Conversa
ao pé do fogo.
Escolha,
ou o escotismo ou eu!
Ao chegar à casa do
"Velho" Escoteiro naquele domingo fiquei surpreso. Lá estava ele de
uniforme, o seu Velho caqui de guerra que ele adorava. – Sorri, pois mesmo com
seus 86 anos ele ainda fazia bela figura. Sempre um exemplo envergando o
uniforme. Ele diferente da sua rotina me cumprimentou normalmente. Não estava
com semblante carregado sinal que o dia estava sendo promissor. Sentamos na
sala grande e uma melodia silenciosa nos trazia uma paz gostosa. Reconheci
Edward Simoni, um dos meus preferidos. – Hoje tirei o dia pra meditar disse –
Pensei em tantas coisas e parei no entusiasmo do novo e até do velho Chefe.
Observe a alegria demonstrada por muitos que participam do movimento. São jovens,
adultos e nem sempre sabemos se a alegria é só dele ou de toda sua família.
Ontem mesmo esteve aqui um Escotista e ficamos conversando horas. Conversa
interessante. Ele mesmo vítima do escotismo. Separou da família graças ao sua
dedicação ao Movimento Escoteiro. Acontece muito com chefes novos e antigos.
Nem sempre sua família aceita participar e ele diferente dos demais, mantém um
enorme entusiasmo e maior ainda quando um filho ou uma filha estiver engajado
com ele.
Eu acompanhava o raciocínio do Velho
Escoteiro. Conhecia alguns chefes com graves problemas em família por causa do
escotismo. Um tema que poucos comentam. Sempre vemos o lado bom, o Chefe
sorridente com a esposa, os filhos todos uniformizados e o outro aquele que vai
só aprendemos a escondê-lo atrás da porta. – O Velho Escoteiro me olhou e como
sempre adivinhando o meu pensamento continuou – É comum, o adulto quando entra
se motivar de tal maneira que esquece que sua cara metade ou alguém de sua
família não pensa como ele. Sabemos que o conceito básico da família é formada
a partir da união de pai, mãe e filhos. Quando um deles assume uma
personalidade que acredita trazer a felicidade e o bem geral a todos, a vida em
grupo pode acarretar um grande obstáculo para uma união perfeita.
Principalmente se antes do escotismo o casal não estava ainda preparado para o
contrato social e espiritual que fizeram. Nestas horas a não ser os mais
próximos poucos ficam sabendo dos acontecimentos.

•••••

Reescreva de forma mais curta o parágrafo do texto que começa com "Eu acompanhava o raciocínio", sem perder os fatos principais.

* [Seção de dados]

•••••

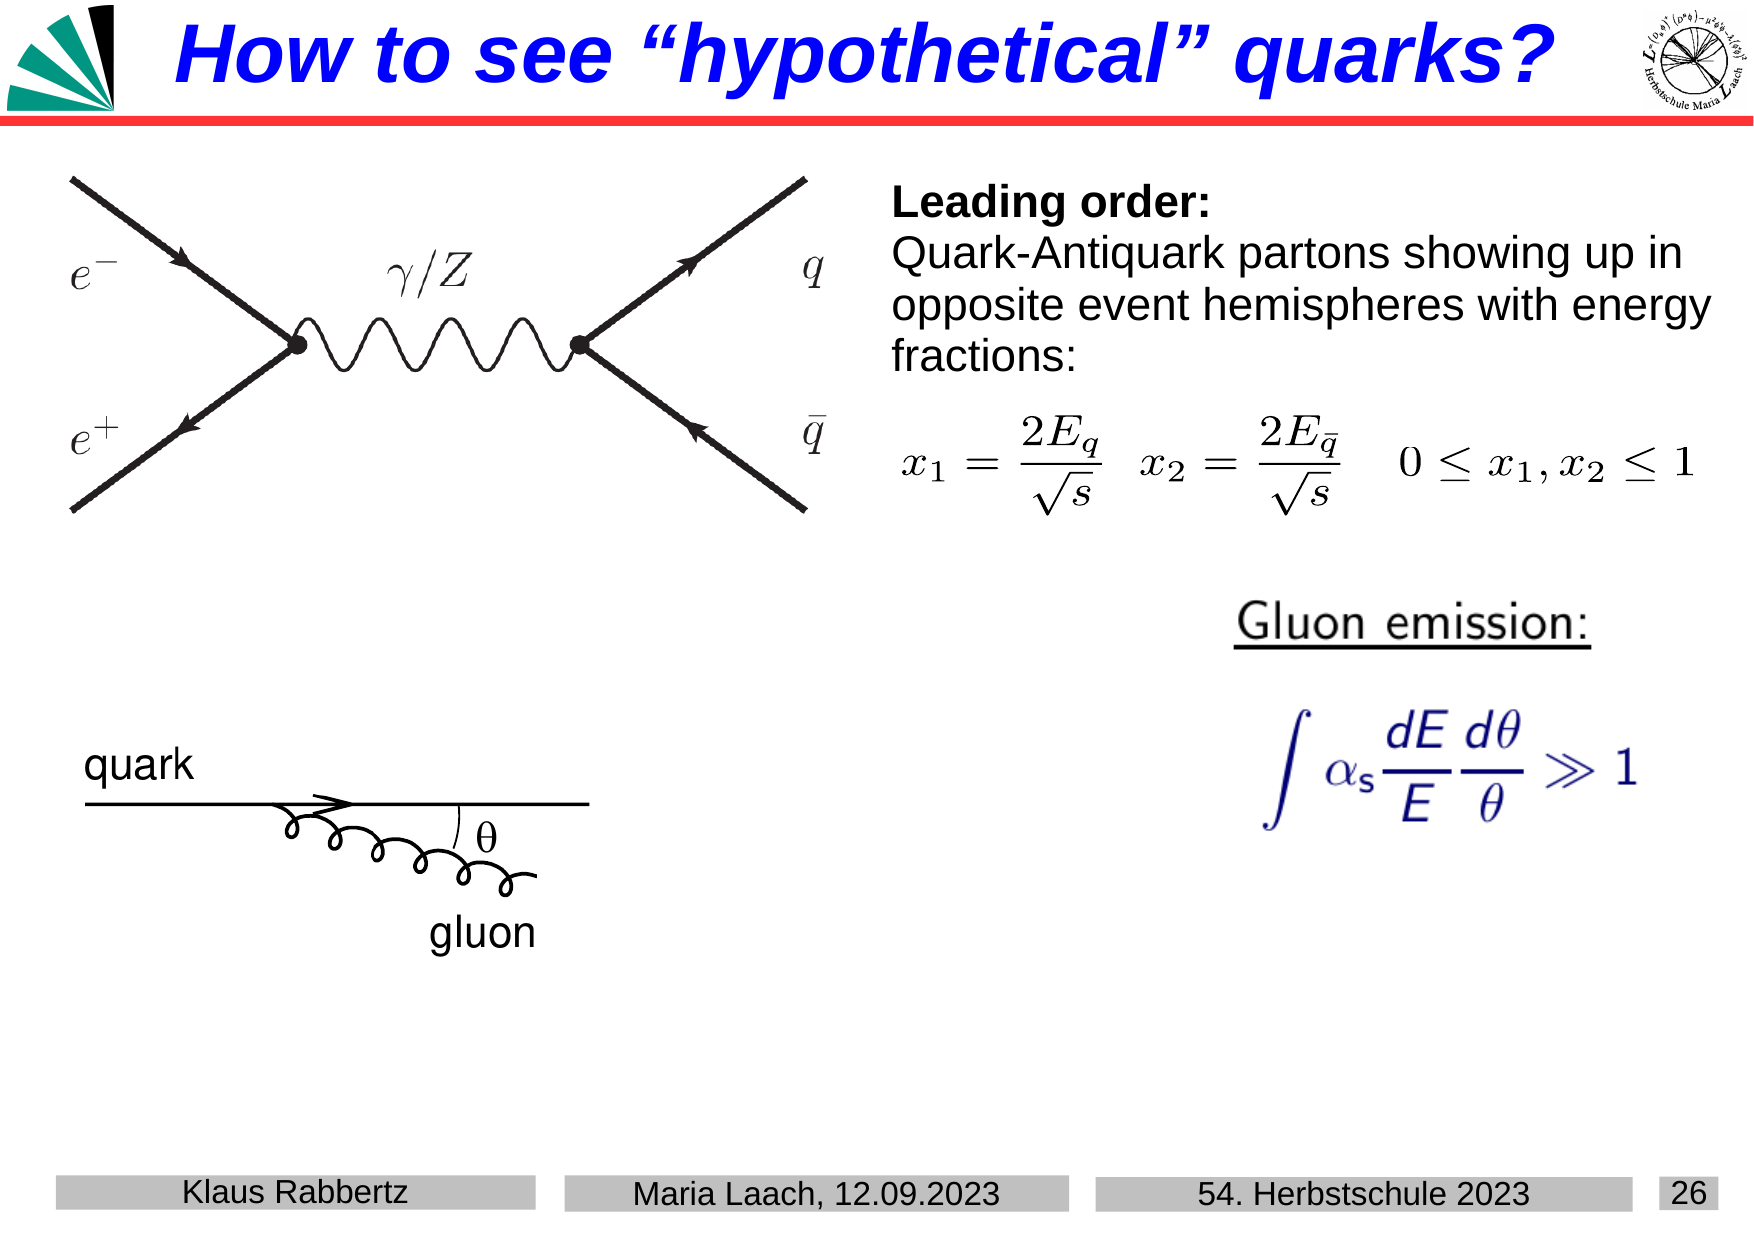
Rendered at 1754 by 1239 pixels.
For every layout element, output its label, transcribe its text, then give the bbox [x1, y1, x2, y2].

•••••

* [Resposta da tarefa]
O narrador conhecia chefes com sérios problemas em família por causa do escotismo, assunto de que pouca gente fala. Só se mostra o lado bom, com o Chefe sorridente ao lado da esposa e dos filhos uniformizados, e o outro lado fica escondido. O Velho Escoteiro, adivinhando esse pensamento, explicou que muitas vezes o adulto se empolga tanto ao entrar que esquece que o cônjuge ou outro familiar não pensa como ele. Quando um membro da família adota uma postura que acredita trazer felicidade a todos, isso pode virar um grande obstáculo à união, sobretudo se o casal ainda não estava preparado para o compromisso social e espiritual assumido. Nesses casos, só os mais próximos ficam sabendo.